==== Data
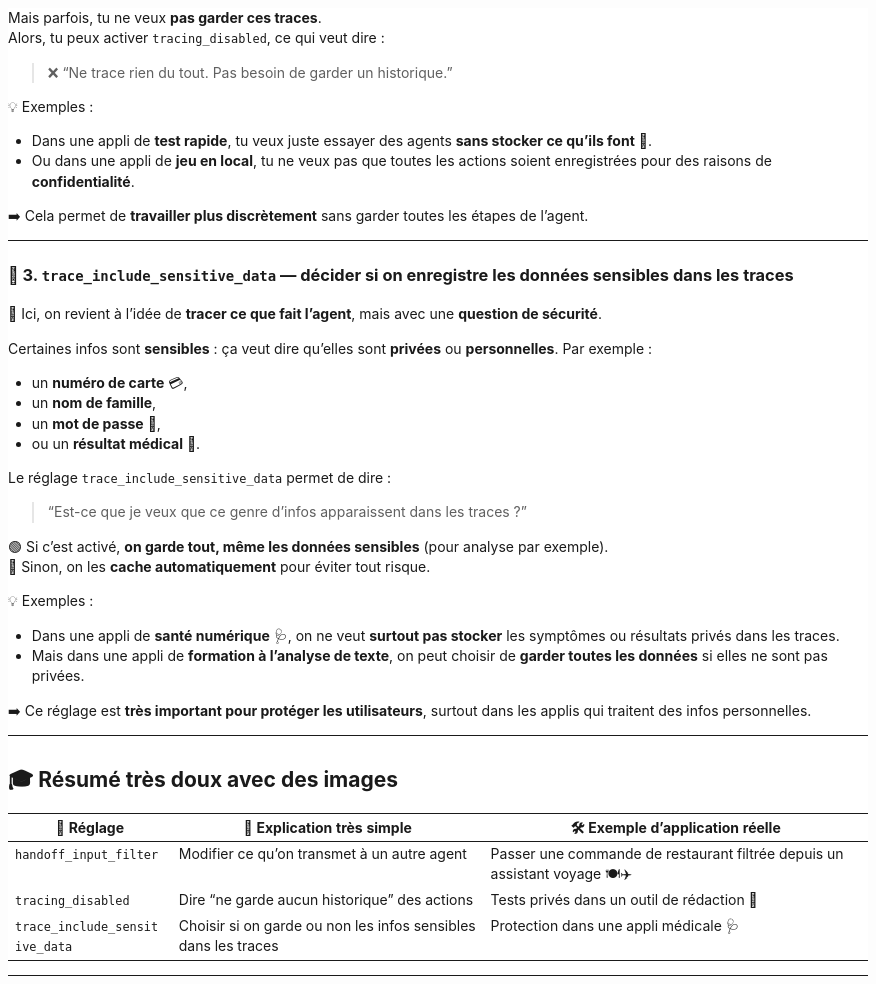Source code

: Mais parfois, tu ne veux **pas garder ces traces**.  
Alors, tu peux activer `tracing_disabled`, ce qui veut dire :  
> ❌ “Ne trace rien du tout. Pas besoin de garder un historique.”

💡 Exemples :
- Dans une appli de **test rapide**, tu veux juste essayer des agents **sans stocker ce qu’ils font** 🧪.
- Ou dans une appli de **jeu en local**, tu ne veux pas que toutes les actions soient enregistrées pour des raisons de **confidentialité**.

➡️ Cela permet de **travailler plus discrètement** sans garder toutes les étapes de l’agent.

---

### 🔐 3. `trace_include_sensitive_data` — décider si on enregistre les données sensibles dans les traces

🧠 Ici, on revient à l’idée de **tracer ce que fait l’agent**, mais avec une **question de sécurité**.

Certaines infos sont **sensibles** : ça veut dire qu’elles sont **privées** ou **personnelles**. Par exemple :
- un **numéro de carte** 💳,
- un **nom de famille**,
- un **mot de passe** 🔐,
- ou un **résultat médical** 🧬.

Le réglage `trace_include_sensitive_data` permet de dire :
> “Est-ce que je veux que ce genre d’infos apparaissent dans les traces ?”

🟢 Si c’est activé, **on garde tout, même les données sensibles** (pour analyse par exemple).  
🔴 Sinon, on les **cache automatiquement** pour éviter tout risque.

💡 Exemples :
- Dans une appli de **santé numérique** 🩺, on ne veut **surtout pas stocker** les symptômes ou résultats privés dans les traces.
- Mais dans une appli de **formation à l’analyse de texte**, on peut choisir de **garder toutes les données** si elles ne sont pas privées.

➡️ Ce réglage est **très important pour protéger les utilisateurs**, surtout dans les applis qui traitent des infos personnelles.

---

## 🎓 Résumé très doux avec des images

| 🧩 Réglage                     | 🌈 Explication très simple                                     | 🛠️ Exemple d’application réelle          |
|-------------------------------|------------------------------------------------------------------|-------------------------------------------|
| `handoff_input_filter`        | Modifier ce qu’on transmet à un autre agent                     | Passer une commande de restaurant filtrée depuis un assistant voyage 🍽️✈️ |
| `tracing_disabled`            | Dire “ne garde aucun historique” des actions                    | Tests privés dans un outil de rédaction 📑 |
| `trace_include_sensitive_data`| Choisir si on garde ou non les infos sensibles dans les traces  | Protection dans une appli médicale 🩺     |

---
========
==== Data
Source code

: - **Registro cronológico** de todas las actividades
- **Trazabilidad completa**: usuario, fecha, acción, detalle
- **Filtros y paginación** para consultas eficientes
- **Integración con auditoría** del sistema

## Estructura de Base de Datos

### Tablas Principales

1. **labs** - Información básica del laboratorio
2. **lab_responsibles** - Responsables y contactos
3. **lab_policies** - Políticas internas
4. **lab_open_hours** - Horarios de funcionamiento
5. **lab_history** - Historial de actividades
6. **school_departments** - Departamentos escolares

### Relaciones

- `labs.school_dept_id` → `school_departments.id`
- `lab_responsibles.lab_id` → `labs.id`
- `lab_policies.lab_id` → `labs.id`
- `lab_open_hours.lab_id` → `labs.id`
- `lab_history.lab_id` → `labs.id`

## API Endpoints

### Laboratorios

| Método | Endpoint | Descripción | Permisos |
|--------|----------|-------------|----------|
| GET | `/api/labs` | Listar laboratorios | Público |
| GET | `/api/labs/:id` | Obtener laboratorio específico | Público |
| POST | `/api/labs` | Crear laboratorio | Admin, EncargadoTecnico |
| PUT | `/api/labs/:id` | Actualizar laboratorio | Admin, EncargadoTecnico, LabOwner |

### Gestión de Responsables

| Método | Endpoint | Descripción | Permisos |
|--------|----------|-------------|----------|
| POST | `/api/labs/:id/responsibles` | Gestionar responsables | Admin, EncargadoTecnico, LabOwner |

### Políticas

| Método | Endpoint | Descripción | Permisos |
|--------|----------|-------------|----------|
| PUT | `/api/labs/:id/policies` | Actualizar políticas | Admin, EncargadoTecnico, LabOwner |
========
▶ What this task involves: Answer with a single number, the count of lines in the data that contain "surtout".

▶ Expected answer: 2